Figure 1Distribution of CD4 and CD8 epitopes by SARS-CoV-2 antigen
The fraction of known CD4 and CD8 epitopes derived from recognized SARS-CoV-2 antigens is shown in (A) and (B), respectively. The number of epitopes derived from each antigen as a function of antigen size is plotted in (C) and (D) for CD4+ (light blue) and CD8+(red) T cells, respectively; p values were calculated using a simple linear regression. (E) and (F) show the number of studies that probed responses to each antigen. All the source data used in these analyses were derived from the papers cited within Tables 1 and S1.

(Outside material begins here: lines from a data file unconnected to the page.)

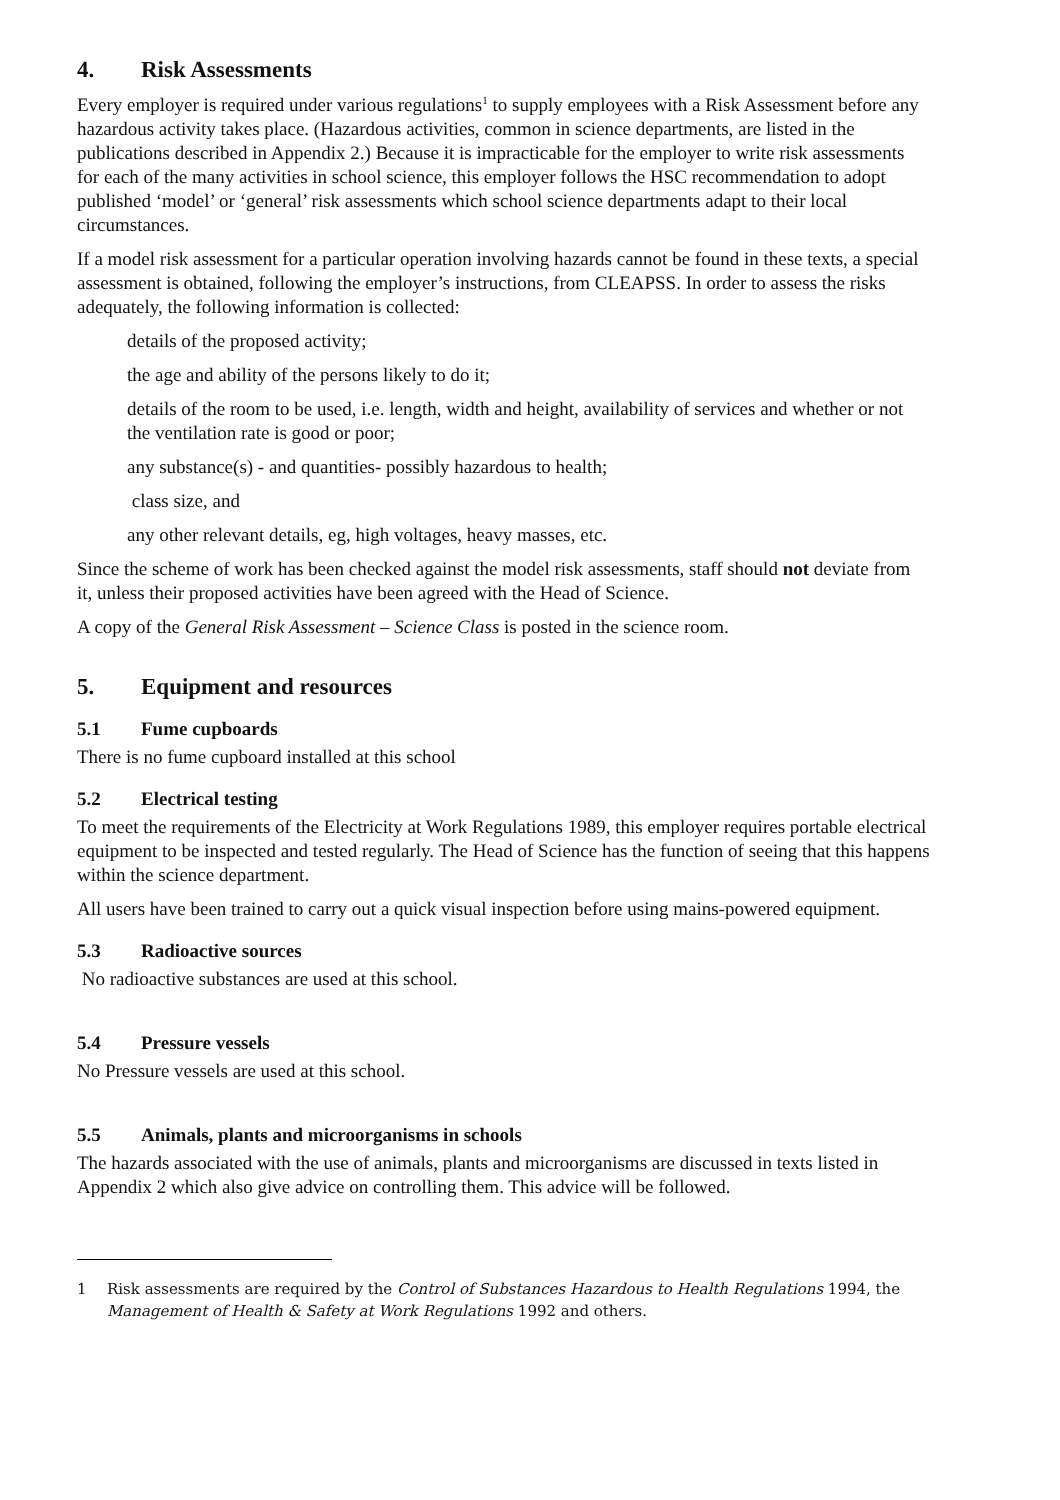4. Risk Assessments
Every employer is required under various regulations<sup>1</sup> to supply employees with a Risk Assessment before any hazardous activity takes place. (Hazardous activities, common in science departments, are listed in the publications described in Appendix 2.) Because it is impracticable for the employer to write risk assessments for each of the many activities in school science, this employer follows the HSC recommendation to adopt published ‘model’ or ‘general’ risk assessments which school science departments adapt to their local circumstances.
If a model risk assessment for a particular operation involving hazards cannot be found in these texts, a special assessment is obtained, following the employer’s instructions, from CLEAPSS. In order to assess the risks adequately, the following information is collected:
details of the proposed activity;
the age and ability of the persons likely to do it;
details of the room to be used, i.e. length, width and height, availability of services and whether or not the ventilation rate is good or poor;
any substance(s) - and quantities- possibly hazardous to health;
class size, and
any other relevant details, eg, high voltages, heavy masses, etc.
Since the scheme of work has been checked against the model risk assessments, staff should not deviate from it, unless their proposed activities have been agreed with the Head of Science.
A copy of the General Risk Assessment – Science Class is posted in the science room.
5. Equipment and resources
5.1 Fume cupboards
There is no fume cupboard installed at this school
5.2 Electrical testing
To meet the requirements of the Electricity at Work Regulations 1989, this employer requires portable electrical equipment to be inspected and tested regularly. The Head of Science has the function of seeing that this happens within the science department.
All users have been trained to carry out a quick visual inspection before using mains-powered equipment.
5.3 Radioactive sources
No radioactive substances are used at this school.
5.4 Pressure vessels
No Pressure vessels are used at this school.
5.5 Animals, plants and microorganisms in schools
The hazards associated with the use of animals, plants and microorganisms are discussed in texts listed in Appendix 2 which also give advice on controlling them. This advice will be followed.
1 Risk assessments are required by the Control of Substances Hazardous to Health Regulations 1994, the Management of Health & Safety at Work Regulations 1992 and others.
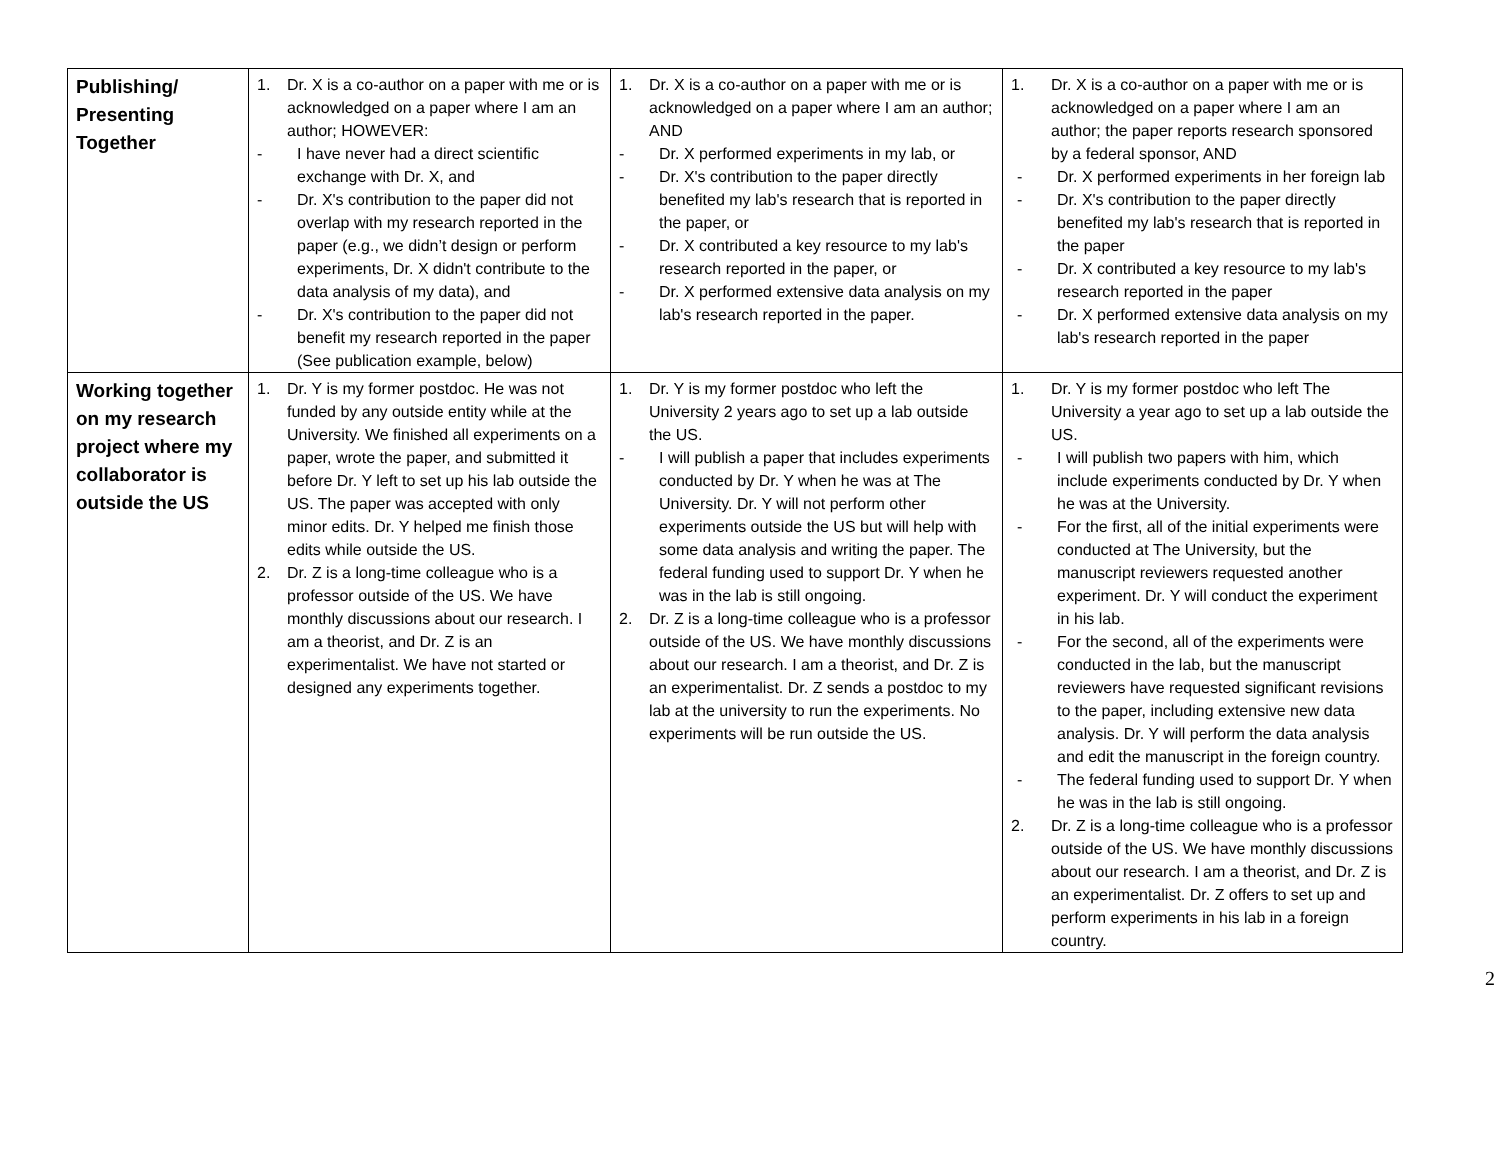| Publishing/ Presenting Together | 1. Dr. X is a co-author on a paper with me or is acknowledged on a paper where I am an author; HOWEVER: - I have never had a direct scientific exchange with Dr. X, and - Dr. X's contribution to the paper did not overlap with my research reported in the paper (e.g., we didn’t design or perform experiments, Dr. X didn't contribute to the data analysis of my data), and - Dr. X's contribution to the paper did not benefit my research reported in the paper (See publication example, below) | 1. Dr. X is a co-author on a paper with me or is acknowledged on a paper where I am an author; AND - Dr. X performed experiments in my lab, or - Dr. X's contribution to the paper directly benefited my lab's research that is reported in the paper, or - Dr. X contributed a key resource to my lab's research reported in the paper, or - Dr. X performed extensive data analysis on my lab's research reported in the paper. | 1. Dr. X is a co-author on a paper with me or is acknowledged on a paper where I am an author; the paper reports research sponsored by a federal sponsor, AND - Dr. X performed experiments in her foreign lab - Dr. X's contribution to the paper directly benefited my lab's research that is reported in the paper - Dr. X contributed a key resource to my lab's research reported in the paper - Dr. X performed extensive data analysis on my lab's research reported in the paper |
| Working together on my research project where my collaborator is outside the US | 1. Dr. Y is my former postdoc. He was not funded by any outside entity while at the University. We finished all experiments on a paper, wrote the paper, and submitted it before Dr. Y left to set up his lab outside the US. The paper was accepted with only minor edits. Dr. Y helped me finish those edits while outside the US. 2. Dr. Z is a long-time colleague who is a professor outside of the US. We have monthly discussions about our research. I am a theorist, and Dr. Z is an experimentalist. We have not started or designed any experiments together. | 1. Dr. Y is my former postdoc who left the University 2 years ago to set up a lab outside the US. - I will publish a paper that includes experiments conducted by Dr. Y when he was at The University. Dr. Y will not perform other experiments outside the US but will help with some data analysis and writing the paper. The federal funding used to support Dr. Y when he was in the lab is still ongoing. 2. Dr. Z is a long-time colleague who is a professor outside of the US. We have monthly discussions about our research. I am a theorist, and Dr. Z is an experimentalist. Dr. Z sends a postdoc to my lab at the university to run the experiments. No experiments will be run outside the US. | 1. Dr. Y is my former postdoc who left The University a year ago to set up a lab outside the US. - I will publish two papers with him, which include experiments conducted by Dr. Y when he was at the University. - For the first, all of the initial experiments were conducted at The University, but the manuscript reviewers requested another experiment. Dr. Y will conduct the experiment in his lab. - For the second, all of the experiments were conducted in the lab, but the manuscript reviewers have requested significant revisions to the paper, including extensive new data analysis. Dr. Y will perform the data analysis and edit the manuscript in the foreign country. - The federal funding used to support Dr. Y when he was in the lab is still ongoing. 2. Dr. Z is a long-time colleague who is a professor outside of the US. We have monthly discussions about our research. I am a theorist, and Dr. Z is an experimentalist. Dr. Z offers to set up and perform experiments in his lab in a foreign country. |
2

Figure 2Identification of immunodominant antigenic regions
The IEDB’s Immunome Browser tool was utilized to identify potential antigenic regions across the entire SARS-CoV-2 proteome. After searching for SARS-CoV-2-derived CD4+ (light blue) and CD8+(red) T cell epitopes, individual antigens were selected for further evaluation. From the antigen-specific Immunome Browser link, data was downloaded as an Excel file to obtain position-specific lower bound response frequency scores (RF), defined as the number of individuals and assays reporting positive responses to a peptide including that particular residue. For visualization, RF scores for each residue were recalculated to represent a sliding 10-residue window. Position-specific RF values for CD4 (light blue) and CD8 (red) epitopes are shown for the most dominant viral antigens: spike (A and B); M and N (C and D); nsp3 and nsp12 (E and F). The receptor binding domain region of the spike protein, is indicated in yellow in A and B because it is critically recognized by neutralizing antibodies and implicated in viral cell entry.
Figure 3Defined HLA class I and class II restrictions
HLA-restricted epitopes have been identified for 30 class I (red, A) and 45 class II (light blue, B) molecules. The charts shows the number of restricted epitopes associated with each allele (alleles shown on the horizontal axis).